BEGIN RAW DATA

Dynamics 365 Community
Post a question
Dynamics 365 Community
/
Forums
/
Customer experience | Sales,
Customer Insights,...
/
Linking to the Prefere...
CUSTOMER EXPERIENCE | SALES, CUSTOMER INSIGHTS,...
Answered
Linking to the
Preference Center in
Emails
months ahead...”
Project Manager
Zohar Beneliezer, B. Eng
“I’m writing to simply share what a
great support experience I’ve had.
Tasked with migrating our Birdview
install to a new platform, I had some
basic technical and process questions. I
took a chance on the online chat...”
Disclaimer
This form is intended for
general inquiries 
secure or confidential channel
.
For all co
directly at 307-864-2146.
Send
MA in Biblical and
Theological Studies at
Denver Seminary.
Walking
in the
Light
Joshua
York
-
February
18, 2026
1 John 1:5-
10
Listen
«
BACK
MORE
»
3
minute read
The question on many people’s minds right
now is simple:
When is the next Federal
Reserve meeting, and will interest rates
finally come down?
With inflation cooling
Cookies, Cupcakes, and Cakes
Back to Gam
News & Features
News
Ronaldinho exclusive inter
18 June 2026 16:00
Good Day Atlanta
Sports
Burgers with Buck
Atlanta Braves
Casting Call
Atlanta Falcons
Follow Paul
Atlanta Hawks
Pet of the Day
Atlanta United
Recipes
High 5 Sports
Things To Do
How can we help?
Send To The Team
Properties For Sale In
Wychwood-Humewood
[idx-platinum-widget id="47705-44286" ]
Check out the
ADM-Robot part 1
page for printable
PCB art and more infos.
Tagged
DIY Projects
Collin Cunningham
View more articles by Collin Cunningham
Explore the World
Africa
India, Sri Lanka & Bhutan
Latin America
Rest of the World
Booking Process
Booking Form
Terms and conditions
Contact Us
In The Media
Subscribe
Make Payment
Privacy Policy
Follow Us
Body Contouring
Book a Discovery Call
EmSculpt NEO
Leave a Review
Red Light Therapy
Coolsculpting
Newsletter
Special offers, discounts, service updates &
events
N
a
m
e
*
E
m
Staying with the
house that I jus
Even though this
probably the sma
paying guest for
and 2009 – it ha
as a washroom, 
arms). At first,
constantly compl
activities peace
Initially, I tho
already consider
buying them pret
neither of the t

END RAW DATA

Please return every line of the listing above, unchanged and in the same order.

Dynamics 365 Community
Post a question
Dynamics 365 Community
/
Forums
/
Customer experience | Sales,
Customer Insights,...
/
Linking to the Prefere...
CUSTOMER EXPERIENCE | SALES, CUSTOMER INSIGHTS,...
Answered
Linking to the
Preference Center in
Emails
months ahead...”
Project Manager
Zohar Beneliezer, B. Eng
“I’m writing to simply share what a
great support experience I’ve had.
Tasked with migrating our Birdview
install to a new platform, I had some
basic technical and process questions. I
took a chance on the online chat...”
Disclaimer
This form is intended for
general inquiries 
secure or confidential channel
.
For all co
directly at 307-864-2146.
Send
MA in Biblical and
Theological Studies at
Denver Seminary.
Walking
in the
Light
Joshua
York
-
February
18, 2026
1 John 1:5-
10
Listen
«
BACK
MORE
»
3
minute read
The question on many people’s minds right
now is simple:
When is the next Federal
Reserve meeting, and will interest rates
finally come down?
With inflation cooling
Cookies, Cupcakes, and Cakes
Back to Gam
News & Features
News
Ronaldinho exclusive inter
18 June 2026 16:00
Good Day Atlanta
Sports
Burgers with Buck
Atlanta Braves
Casting Call
Atlanta Falcons
Follow Paul
Atlanta Hawks
Pet of the Day
Atlanta United
Recipes
High 5 Sports
Things To Do
How can we help?
Send To The Team
Properties For Sale In
Wychwood-Humewood
[idx-platinum-widget id="47705-44286" ]
Check out the
ADM-Robot part 1
page for printable
PCB art and more infos.
Tagged
DIY Projects
Collin Cunningham
View more articles by Collin Cunningham
Explore the World
Africa
India, Sri Lanka & Bhutan
Latin America
Rest of the World
Booking Process
Booking Form
Terms and conditions
Contact Us
In The Media
Subscribe
Make Payment
Privacy Policy
Follow Us
Body Contouring
Book a Discovery Call
EmSculpt NEO
Leave a Review
Red Light Therapy
Coolsculpting
Newsletter
Special offers, discounts, service updates &
events
N
a
m
e
*
E
m
Staying with the
house that I jus
Even though this
probably the sma
paying guest for
and 2009 – it ha
as a washroom, 
arms). At first,
constantly compl
activities peace
Initially, I tho
already consider
buying them pret
neither of the t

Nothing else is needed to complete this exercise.